DESCRIPTION OF THE TASK.
Each record is to be transcribed exactly.

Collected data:
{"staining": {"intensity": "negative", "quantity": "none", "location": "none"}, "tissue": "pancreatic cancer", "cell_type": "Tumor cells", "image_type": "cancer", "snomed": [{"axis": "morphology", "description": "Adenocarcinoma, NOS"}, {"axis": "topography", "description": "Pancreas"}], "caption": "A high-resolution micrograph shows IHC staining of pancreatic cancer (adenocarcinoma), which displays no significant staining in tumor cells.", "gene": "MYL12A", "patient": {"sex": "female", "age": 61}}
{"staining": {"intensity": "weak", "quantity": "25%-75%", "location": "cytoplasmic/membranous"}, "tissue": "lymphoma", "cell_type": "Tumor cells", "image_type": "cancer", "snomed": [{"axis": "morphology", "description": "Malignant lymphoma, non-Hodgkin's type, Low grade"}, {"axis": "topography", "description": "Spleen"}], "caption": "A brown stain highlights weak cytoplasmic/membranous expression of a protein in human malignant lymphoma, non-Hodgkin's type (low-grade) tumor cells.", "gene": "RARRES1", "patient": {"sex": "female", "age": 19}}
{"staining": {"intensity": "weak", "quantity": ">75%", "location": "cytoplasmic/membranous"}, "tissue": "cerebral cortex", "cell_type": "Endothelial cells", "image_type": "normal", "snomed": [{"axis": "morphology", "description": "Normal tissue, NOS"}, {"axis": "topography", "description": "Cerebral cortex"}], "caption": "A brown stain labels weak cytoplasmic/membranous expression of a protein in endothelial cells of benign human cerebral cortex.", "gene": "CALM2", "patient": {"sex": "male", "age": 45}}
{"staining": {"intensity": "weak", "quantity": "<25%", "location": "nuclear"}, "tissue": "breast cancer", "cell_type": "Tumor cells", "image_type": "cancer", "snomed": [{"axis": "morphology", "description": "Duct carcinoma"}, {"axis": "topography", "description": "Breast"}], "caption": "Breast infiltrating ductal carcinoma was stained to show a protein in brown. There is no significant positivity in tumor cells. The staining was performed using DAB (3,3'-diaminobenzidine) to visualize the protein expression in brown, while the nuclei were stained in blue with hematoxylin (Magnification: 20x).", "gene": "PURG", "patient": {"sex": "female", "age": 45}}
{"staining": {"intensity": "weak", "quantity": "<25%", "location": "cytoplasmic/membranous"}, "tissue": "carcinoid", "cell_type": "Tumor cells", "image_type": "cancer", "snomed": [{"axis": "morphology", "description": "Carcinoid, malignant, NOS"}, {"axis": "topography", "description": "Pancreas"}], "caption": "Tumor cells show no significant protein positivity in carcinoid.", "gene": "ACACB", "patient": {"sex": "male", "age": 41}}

EXERCISE SOLUTION.
{"staining": {"intensity": "negative", "quantity": "none", "location": "none"}, "tissue": "pancreatic cancer", "cell_type": "Tumor cells", "image_type": "cancer", "snomed": [{"axis": "morphology", "description": "Adenocarcinoma, NOS"}, {"axis": "topography", "description": "Pancreas"}], "caption": "A high-resolution micrograph shows IHC staining of pancreatic cancer (adenocarcinoma), which displays no significant staining in tumor cells.", "gene": "MYL12A", "patient": {"sex": "female", "age": 61}}
{"staining": {"intensity": "weak", "quantity": "25%-75%", "location": "cytoplasmic/membranous"}, "tissue": "lymphoma", "cell_type": "Tumor cells", "image_type": "cancer", "snomed": [{"axis": "morphology", "description": "Malignant lymphoma, non-Hodgkin's type, Low grade"}, {"axis": "topography", "description": "Spleen"}], "caption": "A brown stain highlights weak cytoplasmic/membranous expression of a protein in human malignant lymphoma, non-Hodgkin's type (low-grade) tumor cells.", "gene": "RARRES1", "patient": {"sex": "female", "age": 19}}
{"staining": {"intensity": "weak", "quantity": ">75%", "location": "cytoplasmic/membranous"}, "tissue": "cerebral cortex", "cell_type": "Endothelial cells", "image_type": "normal", "snomed": [{"axis": "morphology", "description": "Normal tissue, NOS"}, {"axis": "topography", "description": "Cerebral cortex"}], "caption": "A brown stain labels weak cytoplasmic/membranous expression of a protein in endothelial cells of benign human cerebral cortex.", "gene": "CALM2", "patient": {"sex": "male", "age": 45}}
{"staining": {"intensity": "weak", "quantity": "<25%", "location": "nuclear"}, "tissue": "breast cancer", "cell_type": "Tumor cells", "image_type": "cancer", "snomed": [{"axis": "morphology", "description": "Duct carcinoma"}, {"axis": "topography", "description": "Breast"}], "caption": "Breast infiltrating ductal carcinoma was stained to show a protein in brown. There is no significant positivity in tumor cells. The staining was performed using DAB (3,3'-diaminobenzidine) to visualize the protein expression in brown, while the nuclei were stained in blue with hematoxylin (Magnification: 20x).", "gene": "PURG", "patient": {"sex": "female", "age": 45}}
{"staining": {"intensity": "weak", "quantity": "<25%", "location": "cytoplasmic/membranous"}, "tissue": "carcinoid", "cell_type": "Tumor cells", "image_type": "cancer", "snomed": [{"axis": "morphology", "description": "Carcinoid, malignant, NOS"}, {"axis": "topography", "description": "Pancreas"}], "caption": "Tumor cells show no significant protein positivity in carcinoid.", "gene": "ACACB", "patient": {"sex": "male", "age": 41}}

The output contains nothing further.